YOUR INSTRUCTIONS
Restate word for word the line containing "middle mcp: (241, 290)" and all remaining lines of the entries below.

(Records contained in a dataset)
============

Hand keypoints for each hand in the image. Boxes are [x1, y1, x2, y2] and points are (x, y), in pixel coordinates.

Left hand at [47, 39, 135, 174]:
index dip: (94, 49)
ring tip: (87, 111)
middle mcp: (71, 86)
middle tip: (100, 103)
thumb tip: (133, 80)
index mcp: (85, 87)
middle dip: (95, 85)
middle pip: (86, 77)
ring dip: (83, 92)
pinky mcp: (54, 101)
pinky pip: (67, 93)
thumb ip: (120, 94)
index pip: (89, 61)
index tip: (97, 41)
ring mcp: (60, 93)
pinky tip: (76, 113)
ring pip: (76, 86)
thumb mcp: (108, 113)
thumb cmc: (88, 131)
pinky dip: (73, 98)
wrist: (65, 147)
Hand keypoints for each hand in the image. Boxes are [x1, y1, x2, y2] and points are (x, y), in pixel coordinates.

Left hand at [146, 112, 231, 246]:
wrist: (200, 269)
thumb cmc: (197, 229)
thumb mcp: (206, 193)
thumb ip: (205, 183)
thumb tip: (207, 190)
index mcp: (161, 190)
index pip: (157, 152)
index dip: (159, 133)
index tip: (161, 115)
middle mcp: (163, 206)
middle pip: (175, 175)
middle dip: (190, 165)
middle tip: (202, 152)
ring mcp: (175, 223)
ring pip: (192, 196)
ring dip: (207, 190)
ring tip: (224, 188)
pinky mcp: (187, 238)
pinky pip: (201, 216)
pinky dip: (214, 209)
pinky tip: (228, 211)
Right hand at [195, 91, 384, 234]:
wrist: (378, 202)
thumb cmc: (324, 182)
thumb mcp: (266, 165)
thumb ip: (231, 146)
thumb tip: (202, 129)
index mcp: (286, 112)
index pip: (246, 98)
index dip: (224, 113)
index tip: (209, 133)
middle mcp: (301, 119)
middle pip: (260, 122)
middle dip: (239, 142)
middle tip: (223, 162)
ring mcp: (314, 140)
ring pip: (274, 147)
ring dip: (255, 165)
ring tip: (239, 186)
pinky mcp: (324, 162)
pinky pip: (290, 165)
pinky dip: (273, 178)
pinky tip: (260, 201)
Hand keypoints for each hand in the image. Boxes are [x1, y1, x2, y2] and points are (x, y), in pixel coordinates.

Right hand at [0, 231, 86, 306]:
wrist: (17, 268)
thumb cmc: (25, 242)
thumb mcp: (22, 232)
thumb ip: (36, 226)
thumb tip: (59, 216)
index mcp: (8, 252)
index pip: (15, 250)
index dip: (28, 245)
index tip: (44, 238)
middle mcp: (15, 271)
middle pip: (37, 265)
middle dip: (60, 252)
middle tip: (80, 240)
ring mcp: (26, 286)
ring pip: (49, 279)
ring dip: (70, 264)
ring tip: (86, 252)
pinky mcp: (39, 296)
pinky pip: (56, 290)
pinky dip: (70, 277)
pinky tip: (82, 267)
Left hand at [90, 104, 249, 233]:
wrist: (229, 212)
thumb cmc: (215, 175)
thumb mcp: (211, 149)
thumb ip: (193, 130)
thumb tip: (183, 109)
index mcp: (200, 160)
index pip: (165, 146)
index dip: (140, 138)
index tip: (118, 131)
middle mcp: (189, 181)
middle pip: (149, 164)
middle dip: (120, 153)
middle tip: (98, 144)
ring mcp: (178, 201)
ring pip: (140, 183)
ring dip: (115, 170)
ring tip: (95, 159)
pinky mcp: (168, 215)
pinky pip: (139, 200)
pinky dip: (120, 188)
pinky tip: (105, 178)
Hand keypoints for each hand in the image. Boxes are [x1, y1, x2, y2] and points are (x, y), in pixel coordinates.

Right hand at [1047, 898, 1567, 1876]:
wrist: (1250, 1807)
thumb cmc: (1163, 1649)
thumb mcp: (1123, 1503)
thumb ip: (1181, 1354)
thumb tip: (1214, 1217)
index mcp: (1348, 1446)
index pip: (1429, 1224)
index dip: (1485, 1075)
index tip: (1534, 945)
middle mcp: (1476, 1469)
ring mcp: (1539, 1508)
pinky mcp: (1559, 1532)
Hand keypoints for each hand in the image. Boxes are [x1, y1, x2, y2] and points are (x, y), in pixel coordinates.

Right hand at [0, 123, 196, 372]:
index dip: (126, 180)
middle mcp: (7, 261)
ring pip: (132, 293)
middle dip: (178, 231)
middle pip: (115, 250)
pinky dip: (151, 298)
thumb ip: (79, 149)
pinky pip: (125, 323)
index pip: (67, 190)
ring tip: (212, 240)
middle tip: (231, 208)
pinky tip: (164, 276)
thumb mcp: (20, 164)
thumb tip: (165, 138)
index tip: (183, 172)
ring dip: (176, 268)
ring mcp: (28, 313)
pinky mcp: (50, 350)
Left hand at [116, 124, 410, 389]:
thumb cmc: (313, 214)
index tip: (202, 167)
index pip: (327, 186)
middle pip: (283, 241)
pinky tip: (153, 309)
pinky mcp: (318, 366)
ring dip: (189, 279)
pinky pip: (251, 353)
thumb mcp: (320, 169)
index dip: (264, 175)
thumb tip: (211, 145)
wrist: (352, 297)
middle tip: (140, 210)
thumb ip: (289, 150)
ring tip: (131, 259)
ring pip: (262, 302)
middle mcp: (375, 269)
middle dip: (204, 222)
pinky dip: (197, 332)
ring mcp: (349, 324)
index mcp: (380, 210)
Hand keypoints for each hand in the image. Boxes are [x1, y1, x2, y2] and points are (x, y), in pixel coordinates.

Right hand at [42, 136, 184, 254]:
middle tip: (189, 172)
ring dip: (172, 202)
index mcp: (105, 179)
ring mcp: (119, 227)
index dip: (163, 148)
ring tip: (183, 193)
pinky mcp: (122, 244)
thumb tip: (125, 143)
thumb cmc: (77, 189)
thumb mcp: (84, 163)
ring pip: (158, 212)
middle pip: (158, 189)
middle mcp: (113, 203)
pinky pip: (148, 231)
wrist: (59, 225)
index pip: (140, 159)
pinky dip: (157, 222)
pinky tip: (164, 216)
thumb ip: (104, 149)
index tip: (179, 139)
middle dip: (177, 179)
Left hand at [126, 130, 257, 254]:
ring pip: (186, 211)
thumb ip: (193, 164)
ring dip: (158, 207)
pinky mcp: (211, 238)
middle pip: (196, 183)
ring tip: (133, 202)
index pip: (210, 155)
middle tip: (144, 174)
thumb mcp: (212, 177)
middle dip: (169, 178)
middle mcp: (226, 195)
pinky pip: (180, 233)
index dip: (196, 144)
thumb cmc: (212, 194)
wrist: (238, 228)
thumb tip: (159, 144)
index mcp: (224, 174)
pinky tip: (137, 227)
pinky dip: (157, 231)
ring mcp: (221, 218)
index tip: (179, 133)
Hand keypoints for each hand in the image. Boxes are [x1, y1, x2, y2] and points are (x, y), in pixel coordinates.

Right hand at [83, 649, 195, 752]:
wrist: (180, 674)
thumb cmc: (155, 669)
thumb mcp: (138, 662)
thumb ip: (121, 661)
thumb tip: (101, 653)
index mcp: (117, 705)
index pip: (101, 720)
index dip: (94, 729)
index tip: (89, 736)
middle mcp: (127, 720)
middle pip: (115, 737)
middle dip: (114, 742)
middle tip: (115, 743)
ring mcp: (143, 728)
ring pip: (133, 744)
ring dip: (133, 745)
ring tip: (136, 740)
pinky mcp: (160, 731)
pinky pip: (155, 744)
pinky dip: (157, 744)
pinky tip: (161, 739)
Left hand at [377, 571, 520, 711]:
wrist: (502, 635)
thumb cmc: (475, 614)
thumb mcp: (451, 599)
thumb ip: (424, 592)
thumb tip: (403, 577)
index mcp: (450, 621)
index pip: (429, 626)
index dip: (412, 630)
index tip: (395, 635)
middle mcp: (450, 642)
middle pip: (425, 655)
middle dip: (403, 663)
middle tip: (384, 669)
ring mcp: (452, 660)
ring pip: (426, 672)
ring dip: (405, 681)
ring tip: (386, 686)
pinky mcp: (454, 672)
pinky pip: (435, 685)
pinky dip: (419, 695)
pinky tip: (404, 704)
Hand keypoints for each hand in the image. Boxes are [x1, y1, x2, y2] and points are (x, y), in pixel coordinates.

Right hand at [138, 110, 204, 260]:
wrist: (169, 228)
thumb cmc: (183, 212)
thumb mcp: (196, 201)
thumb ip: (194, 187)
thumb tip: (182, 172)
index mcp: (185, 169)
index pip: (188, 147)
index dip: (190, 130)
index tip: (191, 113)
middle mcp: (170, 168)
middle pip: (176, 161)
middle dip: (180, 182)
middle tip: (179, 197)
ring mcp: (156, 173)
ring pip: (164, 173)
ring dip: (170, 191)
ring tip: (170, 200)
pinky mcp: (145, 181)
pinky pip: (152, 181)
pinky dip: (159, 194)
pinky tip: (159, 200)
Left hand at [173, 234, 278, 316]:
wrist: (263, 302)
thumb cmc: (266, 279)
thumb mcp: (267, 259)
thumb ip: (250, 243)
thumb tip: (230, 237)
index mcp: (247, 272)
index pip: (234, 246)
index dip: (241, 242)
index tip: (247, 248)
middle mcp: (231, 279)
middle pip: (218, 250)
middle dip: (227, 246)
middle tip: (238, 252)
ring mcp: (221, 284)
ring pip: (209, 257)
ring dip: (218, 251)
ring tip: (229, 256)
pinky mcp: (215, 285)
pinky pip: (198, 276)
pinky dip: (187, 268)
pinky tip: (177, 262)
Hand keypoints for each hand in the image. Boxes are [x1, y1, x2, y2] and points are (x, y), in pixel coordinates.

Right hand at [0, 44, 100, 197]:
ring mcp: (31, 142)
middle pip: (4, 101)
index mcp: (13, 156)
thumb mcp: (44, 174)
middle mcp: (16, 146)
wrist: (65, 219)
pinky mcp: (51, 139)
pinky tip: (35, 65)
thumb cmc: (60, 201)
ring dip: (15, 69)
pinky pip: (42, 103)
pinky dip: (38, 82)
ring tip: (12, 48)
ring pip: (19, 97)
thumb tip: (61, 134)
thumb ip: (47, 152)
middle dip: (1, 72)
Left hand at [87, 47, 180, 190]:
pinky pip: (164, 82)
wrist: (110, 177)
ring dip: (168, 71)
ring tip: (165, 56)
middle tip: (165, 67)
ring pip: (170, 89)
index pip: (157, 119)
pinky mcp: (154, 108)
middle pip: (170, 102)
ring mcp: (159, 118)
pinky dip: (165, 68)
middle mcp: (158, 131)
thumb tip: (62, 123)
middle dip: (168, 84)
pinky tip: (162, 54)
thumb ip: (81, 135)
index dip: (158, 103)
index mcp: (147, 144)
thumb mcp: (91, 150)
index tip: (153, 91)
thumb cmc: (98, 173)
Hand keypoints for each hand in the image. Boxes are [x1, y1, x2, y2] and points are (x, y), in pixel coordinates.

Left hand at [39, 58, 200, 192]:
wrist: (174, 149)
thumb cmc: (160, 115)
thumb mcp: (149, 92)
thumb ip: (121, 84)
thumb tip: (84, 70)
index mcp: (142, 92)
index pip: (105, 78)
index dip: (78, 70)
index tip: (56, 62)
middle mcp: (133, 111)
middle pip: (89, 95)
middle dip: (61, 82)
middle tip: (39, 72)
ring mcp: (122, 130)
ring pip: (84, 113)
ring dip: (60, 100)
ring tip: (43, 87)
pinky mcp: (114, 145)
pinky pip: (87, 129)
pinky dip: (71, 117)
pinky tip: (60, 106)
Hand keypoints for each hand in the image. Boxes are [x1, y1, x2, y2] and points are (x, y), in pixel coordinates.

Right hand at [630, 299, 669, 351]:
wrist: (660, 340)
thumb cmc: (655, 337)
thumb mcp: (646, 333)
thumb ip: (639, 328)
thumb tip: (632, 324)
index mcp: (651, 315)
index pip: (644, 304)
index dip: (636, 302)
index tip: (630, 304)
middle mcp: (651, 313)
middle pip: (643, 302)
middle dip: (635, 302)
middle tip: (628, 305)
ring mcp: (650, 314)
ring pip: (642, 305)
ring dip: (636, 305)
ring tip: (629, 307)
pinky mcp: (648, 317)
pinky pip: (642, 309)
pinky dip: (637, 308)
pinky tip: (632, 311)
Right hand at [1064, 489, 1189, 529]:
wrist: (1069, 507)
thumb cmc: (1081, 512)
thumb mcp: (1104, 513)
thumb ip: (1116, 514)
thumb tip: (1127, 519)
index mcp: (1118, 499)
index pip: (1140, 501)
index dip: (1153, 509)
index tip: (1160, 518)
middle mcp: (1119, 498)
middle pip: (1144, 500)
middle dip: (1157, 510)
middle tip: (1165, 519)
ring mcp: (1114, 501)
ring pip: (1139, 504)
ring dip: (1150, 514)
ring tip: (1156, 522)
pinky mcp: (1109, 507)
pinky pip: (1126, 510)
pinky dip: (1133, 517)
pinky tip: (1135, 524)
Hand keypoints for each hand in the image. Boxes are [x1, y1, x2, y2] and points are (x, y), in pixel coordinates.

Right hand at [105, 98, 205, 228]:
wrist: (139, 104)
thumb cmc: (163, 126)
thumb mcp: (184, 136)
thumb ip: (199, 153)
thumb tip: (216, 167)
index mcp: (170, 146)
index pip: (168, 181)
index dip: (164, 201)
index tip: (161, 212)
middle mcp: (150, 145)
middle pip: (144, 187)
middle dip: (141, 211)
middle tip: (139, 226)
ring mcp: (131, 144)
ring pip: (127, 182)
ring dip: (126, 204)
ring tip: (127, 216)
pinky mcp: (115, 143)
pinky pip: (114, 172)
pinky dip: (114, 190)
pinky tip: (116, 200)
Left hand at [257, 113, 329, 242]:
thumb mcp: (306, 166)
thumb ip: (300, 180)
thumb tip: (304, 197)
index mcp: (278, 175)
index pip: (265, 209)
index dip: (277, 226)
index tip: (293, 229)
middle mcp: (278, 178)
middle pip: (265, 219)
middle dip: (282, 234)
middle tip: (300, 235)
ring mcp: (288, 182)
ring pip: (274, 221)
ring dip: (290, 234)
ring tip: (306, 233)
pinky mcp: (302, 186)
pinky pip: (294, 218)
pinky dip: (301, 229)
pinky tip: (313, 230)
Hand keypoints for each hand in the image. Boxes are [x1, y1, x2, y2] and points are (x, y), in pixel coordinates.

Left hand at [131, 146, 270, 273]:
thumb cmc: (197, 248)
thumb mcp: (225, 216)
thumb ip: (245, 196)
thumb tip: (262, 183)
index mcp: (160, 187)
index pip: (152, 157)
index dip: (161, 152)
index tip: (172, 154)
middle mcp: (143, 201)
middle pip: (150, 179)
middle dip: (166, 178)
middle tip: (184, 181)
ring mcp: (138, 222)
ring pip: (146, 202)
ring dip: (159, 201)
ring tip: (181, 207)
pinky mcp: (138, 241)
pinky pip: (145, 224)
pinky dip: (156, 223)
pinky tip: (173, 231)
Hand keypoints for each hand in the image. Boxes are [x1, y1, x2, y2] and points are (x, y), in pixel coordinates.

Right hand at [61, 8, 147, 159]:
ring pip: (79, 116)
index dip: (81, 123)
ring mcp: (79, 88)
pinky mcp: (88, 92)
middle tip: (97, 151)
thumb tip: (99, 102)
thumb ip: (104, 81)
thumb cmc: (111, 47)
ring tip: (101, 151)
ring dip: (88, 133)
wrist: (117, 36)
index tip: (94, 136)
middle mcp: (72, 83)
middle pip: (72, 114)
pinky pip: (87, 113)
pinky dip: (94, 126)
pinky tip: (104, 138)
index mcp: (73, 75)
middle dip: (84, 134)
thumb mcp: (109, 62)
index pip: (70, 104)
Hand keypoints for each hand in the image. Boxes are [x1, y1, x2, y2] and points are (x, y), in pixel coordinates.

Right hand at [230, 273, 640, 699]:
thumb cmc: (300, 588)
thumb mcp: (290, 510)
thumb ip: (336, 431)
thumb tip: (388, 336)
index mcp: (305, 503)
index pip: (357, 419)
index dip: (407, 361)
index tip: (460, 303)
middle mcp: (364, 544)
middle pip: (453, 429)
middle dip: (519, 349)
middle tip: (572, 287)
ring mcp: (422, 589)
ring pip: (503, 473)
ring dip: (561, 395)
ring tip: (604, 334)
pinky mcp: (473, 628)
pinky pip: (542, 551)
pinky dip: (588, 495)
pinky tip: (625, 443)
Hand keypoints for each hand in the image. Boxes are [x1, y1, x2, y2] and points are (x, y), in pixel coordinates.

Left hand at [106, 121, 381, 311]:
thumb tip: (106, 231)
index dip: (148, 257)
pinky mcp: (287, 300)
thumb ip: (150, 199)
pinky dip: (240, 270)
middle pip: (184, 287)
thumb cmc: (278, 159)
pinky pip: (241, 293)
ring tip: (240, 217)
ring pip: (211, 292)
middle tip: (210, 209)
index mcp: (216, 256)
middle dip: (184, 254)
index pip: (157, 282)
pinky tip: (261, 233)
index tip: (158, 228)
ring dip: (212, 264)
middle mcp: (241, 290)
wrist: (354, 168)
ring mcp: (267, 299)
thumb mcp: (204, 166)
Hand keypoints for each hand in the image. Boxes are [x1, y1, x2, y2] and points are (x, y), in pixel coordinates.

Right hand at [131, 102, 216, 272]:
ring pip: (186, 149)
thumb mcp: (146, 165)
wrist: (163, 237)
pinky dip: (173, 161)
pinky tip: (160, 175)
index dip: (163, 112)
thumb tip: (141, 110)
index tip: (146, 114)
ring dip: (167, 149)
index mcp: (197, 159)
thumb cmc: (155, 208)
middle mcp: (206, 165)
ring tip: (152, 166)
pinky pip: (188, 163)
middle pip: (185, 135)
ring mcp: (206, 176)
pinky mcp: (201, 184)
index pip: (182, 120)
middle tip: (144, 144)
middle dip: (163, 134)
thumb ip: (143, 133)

============

ANSWER FOR THIS EXERCISE
middle mcp: (241, 290)
wrist: (354, 168)
ring mcp: (267, 299)
thumb mcp: (204, 166)
Hand keypoints for each hand in the image. Boxes are [x1, y1, x2, y2] and points are (x, y), in pixel coordinates.

Right hand at [131, 102, 216, 272]:
ring pip: (186, 149)
thumb mcp: (146, 165)
wrist: (163, 237)
pinky dip: (173, 161)
pinky tip: (160, 175)
index dip: (163, 112)
thumb tip: (141, 110)
index tip: (146, 114)
ring dip: (167, 149)
index mcp: (197, 159)
thumb cmc: (155, 208)
middle mcp: (206, 165)
ring tip: (152, 166)
pinky pip: (188, 163)
middle pip: (185, 135)
ring mcp: (206, 176)
pinky mcp: (201, 184)
index pip: (182, 120)
middle tip: (144, 144)
middle dip: (163, 134)
thumb ip: (143, 133)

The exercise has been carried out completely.